START PASSAGE FOR REVIEW

Skip to content
This repository has been archived by the owner on Mar 7, 2021. It is now read-only.

Problems with removeFetchCondition & removeDownloadCondition #377

Closed
venning opened this issue Jul 12, 2017 · 1 comment
Closed

Problems with removeFetchCondition & removeDownloadCondition #377

venning opened this issue Jul 12, 2017 · 1 comment

Comments

@venning
Copy link
Contributor

venning commented Jul 12, 2017

There are a few bugs with removeFetchCondition and removeDownloadCondition. I'm submitting a pull request with this issue that resolves those bugs. Feel free to ignore it or change it or ask me to change it.

Typo

First, removeFetchCondition has a typo on this line. The relevant block:

if (index instanceof Function) {
    var itemIndex = crawler._downloadConditions.indexOf(index);
    return Boolean(crawler._fetchConditions.splice(itemIndex, 1));
} else if (typeof index === "number") {
    return Boolean(crawler._fetchConditions.splice(index, 1));
}

throw new Error("Unable to find indexed fetch condition");

That second line should obviously be _fetchConditions not _downloadConditions.

END PASSAGE FOR REVIEW
START PROVIDED DATA

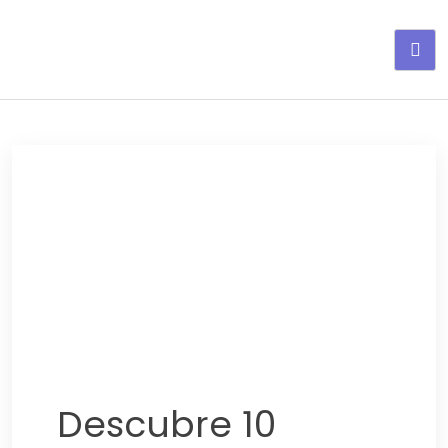
Adelgaza con en tu linea-
alimentos saludables
Descubre 10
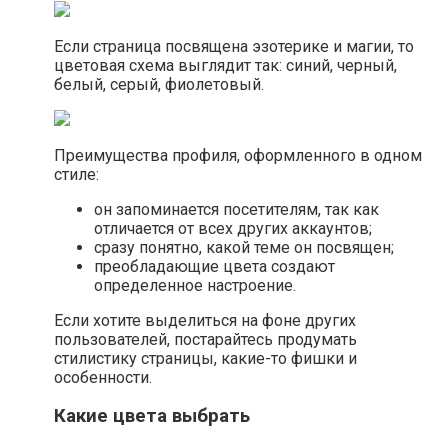
Если страница посвящена эзотерике и магии, то
цветовая схема выглядит так: синий, черный,
белый, серый, фиолетовый.
Преимущества профиля, оформленного в одном
стиле:
он запоминается посетителям, так как
отличается от всех других аккаунтов;
сразу понятно, какой теме он посвящен;
преобладающие цвета создают
определенное настроение.
Если хотите выделиться на фоне других
пользователей, постарайтесь продумать
стилистику страницы, какие-то фишки и
особенности.
Какие цвета выбрать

END PROVIDED DATA

** EXERCISES TO COMPLETE **
a. In the issue thread, what three options does the commenter give the maintainers regarding the pull request?
b. Print the part of the issue thread from "First, removeFetchCondition has" to "be _fetchConditions not _downloadConditions.".
The listing is separate material and has no connection to the issue thread.

** SOLUTION LIST **
a. Ignore it, change it, or ask the commenter to change it.

b.
First, removeFetchCondition has a typo on this line. The relevant block:

if (index instanceof Function) {
    var itemIndex = crawler._downloadConditions.indexOf(index);
    return Boolean(crawler._fetchConditions.splice(itemIndex, 1));
} else if (typeof index === "number") {
    return Boolean(crawler._fetchConditions.splice(index, 1));
}

throw new Error("Unable to find indexed fetch condition");

That second line should obviously be _fetchConditions not _downloadConditions.